Mentoring Program Goes Virtual to Connect Students to Biotech

Blog

Mentoring Program Goes Virtual to Connect Students to Biotech
Image
A screenshot from the virtual ABE Volunteer Program visit

Marco Cyrille has had many mentors in his life, but one especially stands out. When he was 19 years old attending Queens College CUNY, he met a college counselor named Helen T. Hendricks. Cyrille had been in a tough place as a newcomer to the United States from Haiti and was on his own, with his father recently passed and his mother disabled. Hendricks introduced Cyrille to a variety of activities that helped him achieve his goals. “Helen enabled me to keep my dreams alive in various ways,” he recalls. “She provided means for concrete steps towards realization.”

Now a clinical research medical director at Amgen, Cyrille is paying it forward—mentoring others through the ABE Volunteer Program.
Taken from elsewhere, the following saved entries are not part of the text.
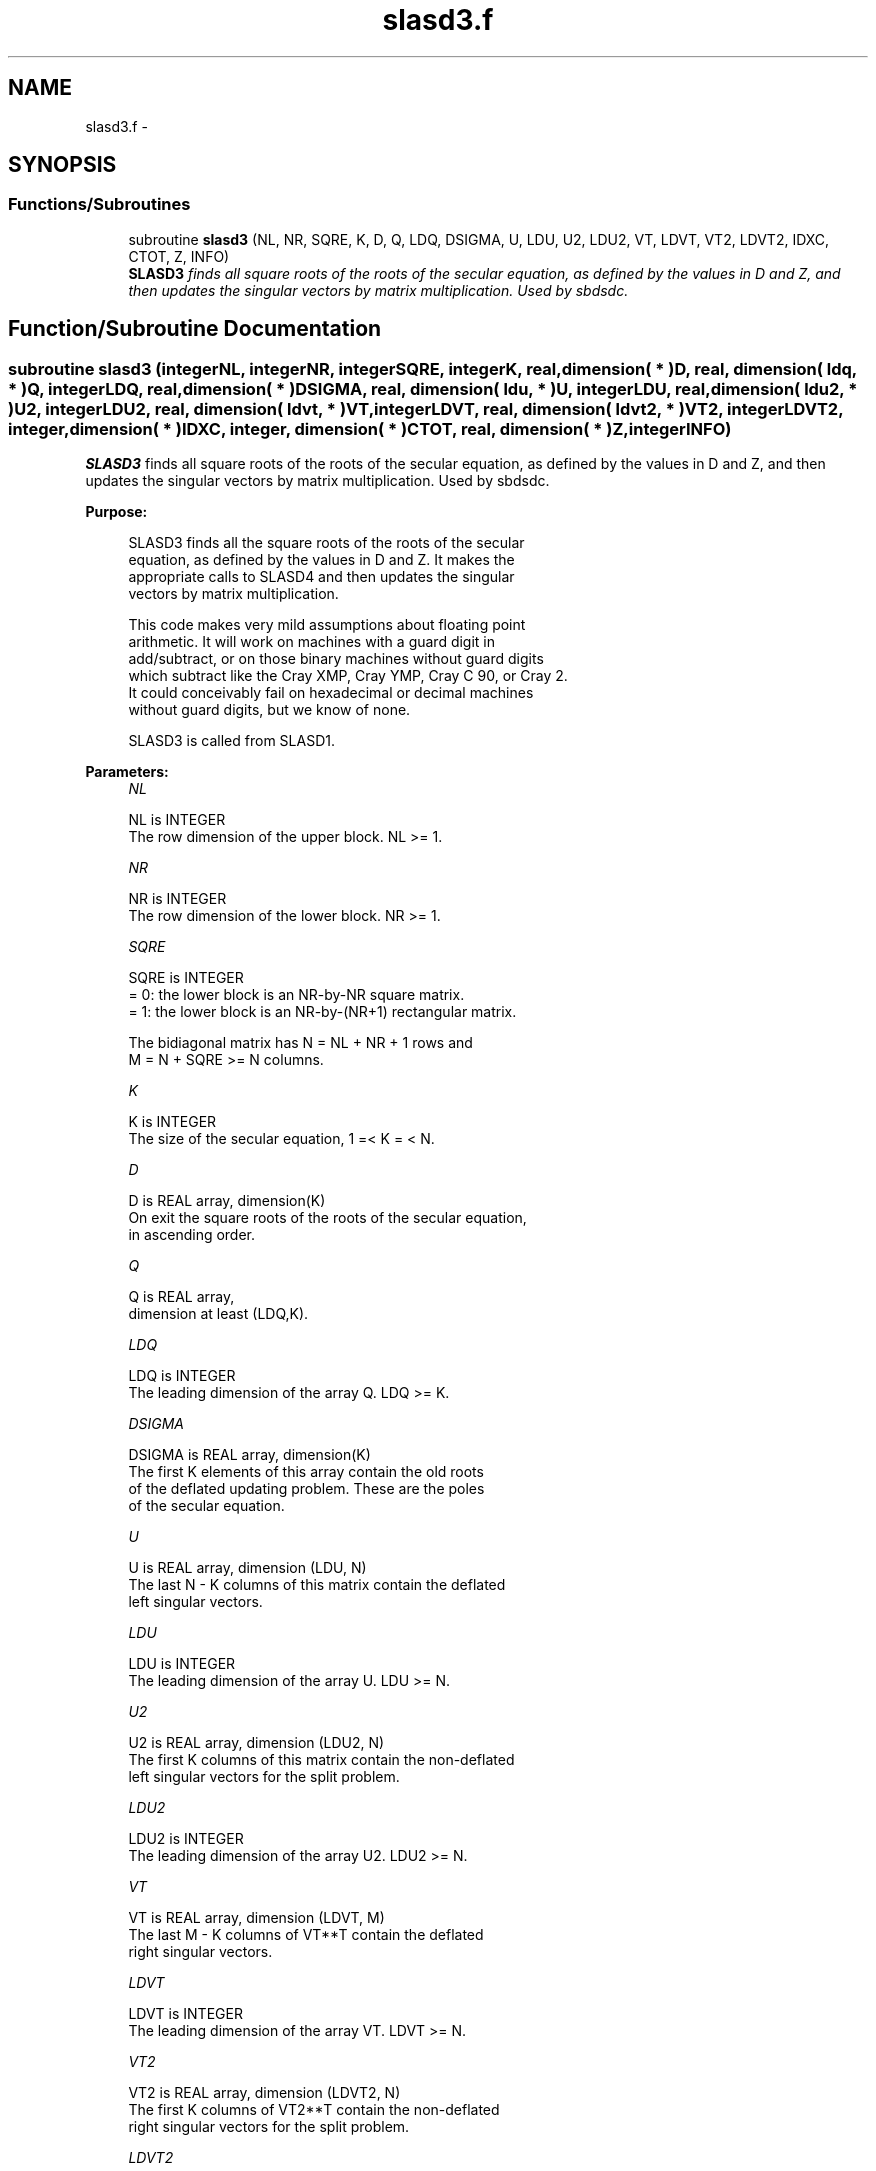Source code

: .TH "slasd3.f" 3 "Sat Nov 16 2013" "Version 3.4.2" "LAPACK" \" -*- nroff -*-
.ad l
.nh
.SH NAME
slasd3.f \- 
.SH SYNOPSIS
.br
.PP
.SS "Functions/Subroutines"

.in +1c
.ti -1c
.RI "subroutine \fBslasd3\fP (NL, NR, SQRE, K, D, Q, LDQ, DSIGMA, U, LDU, U2, LDU2, VT, LDVT, VT2, LDVT2, IDXC, CTOT, Z, INFO)"
.br
.RI "\fI\fBSLASD3\fP finds all square roots of the roots of the secular equation, as defined by the values in D and Z, and then updates the singular vectors by matrix multiplication\&. Used by sbdsdc\&. \fP"
.in -1c
.SH "Function/Subroutine Documentation"
.PP 
.SS "subroutine slasd3 (integerNL, integerNR, integerSQRE, integerK, real, dimension( * )D, real, dimension( ldq, * )Q, integerLDQ, real, dimension( * )DSIGMA, real, dimension( ldu, * )U, integerLDU, real, dimension( ldu2, * )U2, integerLDU2, real, dimension( ldvt, * )VT, integerLDVT, real, dimension( ldvt2, * )VT2, integerLDVT2, integer, dimension( * )IDXC, integer, dimension( * )CTOT, real, dimension( * )Z, integerINFO)"

.PP
\fBSLASD3\fP finds all square roots of the roots of the secular equation, as defined by the values in D and Z, and then updates the singular vectors by matrix multiplication\&. Used by sbdsdc\&.  
.PP
\fBPurpose: \fP
.RS 4

.PP
.nf
 SLASD3 finds all the square roots of the roots of the secular
 equation, as defined by the values in D and Z.  It makes the
 appropriate calls to SLASD4 and then updates the singular
 vectors by matrix multiplication.

 This code makes very mild assumptions about floating point
 arithmetic. It will work on machines with a guard digit in
 add/subtract, or on those binary machines without guard digits
 which subtract like the Cray XMP, Cray YMP, Cray C 90, or Cray 2.
 It could conceivably fail on hexadecimal or decimal machines
 without guard digits, but we know of none.

 SLASD3 is called from SLASD1.
.fi
.PP
 
.RE
.PP
\fBParameters:\fP
.RS 4
\fINL\fP 
.PP
.nf
          NL is INTEGER
         The row dimension of the upper block.  NL >= 1.
.fi
.PP
.br
\fINR\fP 
.PP
.nf
          NR is INTEGER
         The row dimension of the lower block.  NR >= 1.
.fi
.PP
.br
\fISQRE\fP 
.PP
.nf
          SQRE is INTEGER
         = 0: the lower block is an NR-by-NR square matrix.
         = 1: the lower block is an NR-by-(NR+1) rectangular matrix.

         The bidiagonal matrix has N = NL + NR + 1 rows and
         M = N + SQRE >= N columns.
.fi
.PP
.br
\fIK\fP 
.PP
.nf
          K is INTEGER
         The size of the secular equation, 1 =< K = < N.
.fi
.PP
.br
\fID\fP 
.PP
.nf
          D is REAL array, dimension(K)
         On exit the square roots of the roots of the secular equation,
         in ascending order.
.fi
.PP
.br
\fIQ\fP 
.PP
.nf
          Q is REAL array,
                     dimension at least (LDQ,K).
.fi
.PP
.br
\fILDQ\fP 
.PP
.nf
          LDQ is INTEGER
         The leading dimension of the array Q.  LDQ >= K.
.fi
.PP
.br
\fIDSIGMA\fP 
.PP
.nf
          DSIGMA is REAL array, dimension(K)
         The first K elements of this array contain the old roots
         of the deflated updating problem.  These are the poles
         of the secular equation.
.fi
.PP
.br
\fIU\fP 
.PP
.nf
          U is REAL array, dimension (LDU, N)
         The last N - K columns of this matrix contain the deflated
         left singular vectors.
.fi
.PP
.br
\fILDU\fP 
.PP
.nf
          LDU is INTEGER
         The leading dimension of the array U.  LDU >= N.
.fi
.PP
.br
\fIU2\fP 
.PP
.nf
          U2 is REAL array, dimension (LDU2, N)
         The first K columns of this matrix contain the non-deflated
         left singular vectors for the split problem.
.fi
.PP
.br
\fILDU2\fP 
.PP
.nf
          LDU2 is INTEGER
         The leading dimension of the array U2.  LDU2 >= N.
.fi
.PP
.br
\fIVT\fP 
.PP
.nf
          VT is REAL array, dimension (LDVT, M)
         The last M - K columns of VT**T contain the deflated
         right singular vectors.
.fi
.PP
.br
\fILDVT\fP 
.PP
.nf
          LDVT is INTEGER
         The leading dimension of the array VT.  LDVT >= N.
.fi
.PP
.br
\fIVT2\fP 
.PP
.nf
          VT2 is REAL array, dimension (LDVT2, N)
         The first K columns of VT2**T contain the non-deflated
         right singular vectors for the split problem.
.fi
.PP
.br
\fILDVT2\fP 
.PP
.nf
          LDVT2 is INTEGER
         The leading dimension of the array VT2.  LDVT2 >= N.
.fi
.PP
.br
\fIIDXC\fP 
.PP
.nf
          IDXC is INTEGER array, dimension (N)
         The permutation used to arrange the columns of U (and rows of
         VT) into three groups:  the first group contains non-zero
         entries only at and above (or before) NL +1; the second
         contains non-zero entries only at and below (or after) NL+2;
         and the third is dense. The first column of U and the row of
         VT are treated separately, however.

         The rows of the singular vectors found by SLASD4
         must be likewise permuted before the matrix multiplies can
         take place.
.fi
.PP
.br
\fICTOT\fP 
.PP
.nf
          CTOT is INTEGER array, dimension (4)
         A count of the total number of the various types of columns
         in U (or rows in VT), as described in IDXC. The fourth column
         type is any column which has been deflated.
.fi
.PP
.br
\fIZ\fP 
.PP
.nf
          Z is REAL array, dimension (K)
         The first K elements of this array contain the components
         of the deflation-adjusted updating row vector.
.fi
.PP
.br
\fIINFO\fP 
.PP
.nf
          INFO is INTEGER
         = 0:  successful exit.
         < 0:  if INFO = -i, the i-th argument had an illegal value.
         > 0:  if INFO = 1, a singular value did not converge
.fi
.PP
 
.RE
.PP
\fBAuthor:\fP
.RS 4
Univ\&. of Tennessee 
.PP
Univ\&. of California Berkeley 
.PP
Univ\&. of Colorado Denver 
.PP
NAG Ltd\&. 
.RE
.PP
\fBDate:\fP
.RS 4
September 2012 
.RE
.PP
\fBContributors: \fP
.RS 4
Ming Gu and Huan Ren, Computer Science Division, University of California at Berkeley, USA 
.RE
.PP

.PP
Definition at line 224 of file slasd3\&.f\&.
.SH "Author"
.PP 
Generated automatically by Doxygen for LAPACK from the source code\&.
He recently made a virtual visit to ABE teacher Wendy Wooten’s class at Reseda Charter High School in the Los Angeles area. “Mentorship is important in every class because we are working to make our students college and career ready,” Wooten says. “Students need to know what possible careers are out there and what the professionals in those careers do so they can identify a career for which they would be passionate.” Hearing Cyrille’s story, Wooten says, helped her students understand the actions and support that assisted him in his journey to reach his current position.

Indeed, the ABE Volunteer Program* connects various staff members directly with ABE teachers and students, so students can understand the different opportunities in biotechnology and medicine that extend beyond the traditional paths. The COVID-19 pandemic has not stopped that work—the program has now gone virtual to facilitate meet-ups with ABE students while learning from home.

“There are so many amazing and inspirational industry professionals in a wide variety of different careers that work in biotechnology,” Wooten says. “And having your students learn about their educational and career journeys will assist the students in considering potential careers they may want to pursue and prepare them to make better decisions and seek out important opportunities to maximize their own educational and career journeys.”

In hearing about Cyrille’s path to becoming a medical doctor and then going to work in the biotech industry, Wooten’s students could see, she says, how a career can change and evolve. “So often we have high school students say they want to be a doctor in the future, even though they are not especially familiar with what the career entails,” Wooten says. Hearing Cyrille explain how he helped millions of patients through his work at Amgen changed their perspective.

“I could sense the engagement of the students by the nature of their questions, which were quite insightful,” Cyrille says. “It became obvious to me that some were seriously thinking of concrete steps they need to take as they forge their future. At this stage of their lives, a career may seem distant. It was clear that some realize this future is taking shape by the steps they are taking in the present and their immediate future. This was notable.”

Cyrille says that he most wanted students to take away from his talk the importance of forging your own destiny. “I guess as others have said before, the best way to predict the future is to make it, to create it,” he says. “It is also important to realize that life is a process and, as such, one has to remain open as we integrate the lessons learned during our journey through life.”

Having the virtual meet-up was a great complement to the distance learning Wooten has been leading with her classes. “The worst part about distance learning for our science classes and biomedical science pathway is that we are not able to do hands-on labs and research projects,” she says. “It is just not the same when you use a mouse or your finger to move things around on a computer screen.” But to hear from people like Cyrille working in the biotech industry, she says, is an enriching experience they will not soon forget.

*The ABE Volunteer Program was piloted in ABE schools in the Greater Los Angeles Area, the San Francisco Bay Area, and Massachusetts from 2019–2020. For the 2020–2021 academic year, we aim to expand the program to additional sites in the US, with the eventual goal of supporting interested teachers across the ABE program with Amgen staff volunteers.